Но я всего более любил посещать с ним большое поле мертвых; кладбище сие, которого каждый кипарис осеняет мраморную чалму, вверенную его тени, служит лучшим гульбищем для жителей Перы. Мрак и тишина его вместе с очаровательными видами Боспора и Анатолии, которые прорезываются сквозь просеки густой рощи, производили глубокое впечатление на сердце. Быть может, сходство кипарисов с мастистыми елями, напоминая дремучие боры родины, влекло меня в погребальную тень их. Быть может, нынешнее состояние Царьграда, где все клонится к обширной могиле, разрытой над прахом Византии, для другого отживающего царства, быть может, дух времени и места, невольно действующий на странников, направлял меня к сему тихому пристанищу в той земле, где мертвые лучше живых.

Древности

Я не искатель древностей и не с такой целью предпринял странствие. Довольно путешественников прежде меня уже описали остатки Византии; но я не умолчу о тех впечатлениях, которые произвели на мое сердце знаменитые развалины, встречавшиеся на пути к Иерусалиму. У каждого свои чувства, свой образ мыслей, и потому может встретиться что-нибудь новое и занимательное в их излиянии при зрелище памятников великих, от времени до времени посещаемых любопытными разного племени и века.

МАТЕРИАЛ НАБОРА ДАННЫХ>
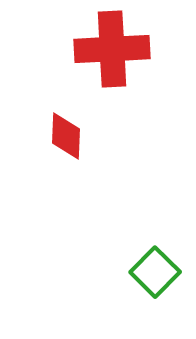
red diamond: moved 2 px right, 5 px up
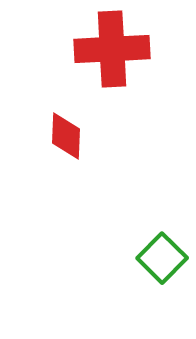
green square: moved 7 px right, 14 px up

ЗАДАНИЯ>
A – Переведите на английский язык предложение из предложенного отрывка путевых записок: «Я не искатель древностей и не с такой целью предпринял странствие.»
B – Ответьте по предложенному отрывку путевых записок:
(i) Каким жителям кладбище служит лучшим гульбищем?
(ii) Какие виды прорезываются сквозь просеки густой рощи?
(iii) К какому городу вел путь, на котором встречались знаменитые развалины?
C – Продолжите предложенный отрывок путевых записок после его последнего предложения.

ОЖИДАЕМЫЕ ОТВЕТЫ>
A – I am not a seeker of antiquities, and it was not with such an aim that I undertook my journey.

B –
(i) Жителям Перы.
(ii) Очаровательные виды Боспора и Анатолии.
(iii) К Иерусалиму.

C –
Следы древней Византии рассеяны и смешаны с новейшими развалинами столицы, и много надобно времени, чтобы подробно их осмотреть; по главным из них можно иметь ясное понятие и об остальных, ибо их только шесть разных родов: храмы и дворцы, столбы и колодцы, водопроводы и стены. Но дворцы, которых именем величают частные домы вельмож византийских, устоявшие посреди обломков, представляют ныне любопытству только одни голые стены, подобно Велисариеву у городских стен и двум другим на ристалище и близ водопровода Валентова.

Водопровод сей, выстроенный в два яруса, соединяет двадцатью арками два холма Константинополя и принадлежит еще исполинскому духу зодчества римского. Поросший зеленью и кустами, он и поныне струит живые воды во внутреннем своем протоке, между тем как все древние водохранилища, лишенные воды, находятся под землей во всей роскоши бесчисленных столбов своих, как тайная память Византии. Во время продолжительных осад они могли многие месяцы утолять жажду жителей и шесть раз спасали столицу; теперь же почти все обращены в заведения для шелководства, где толпа детей, мотая шелк, просит милостыни у посетителей.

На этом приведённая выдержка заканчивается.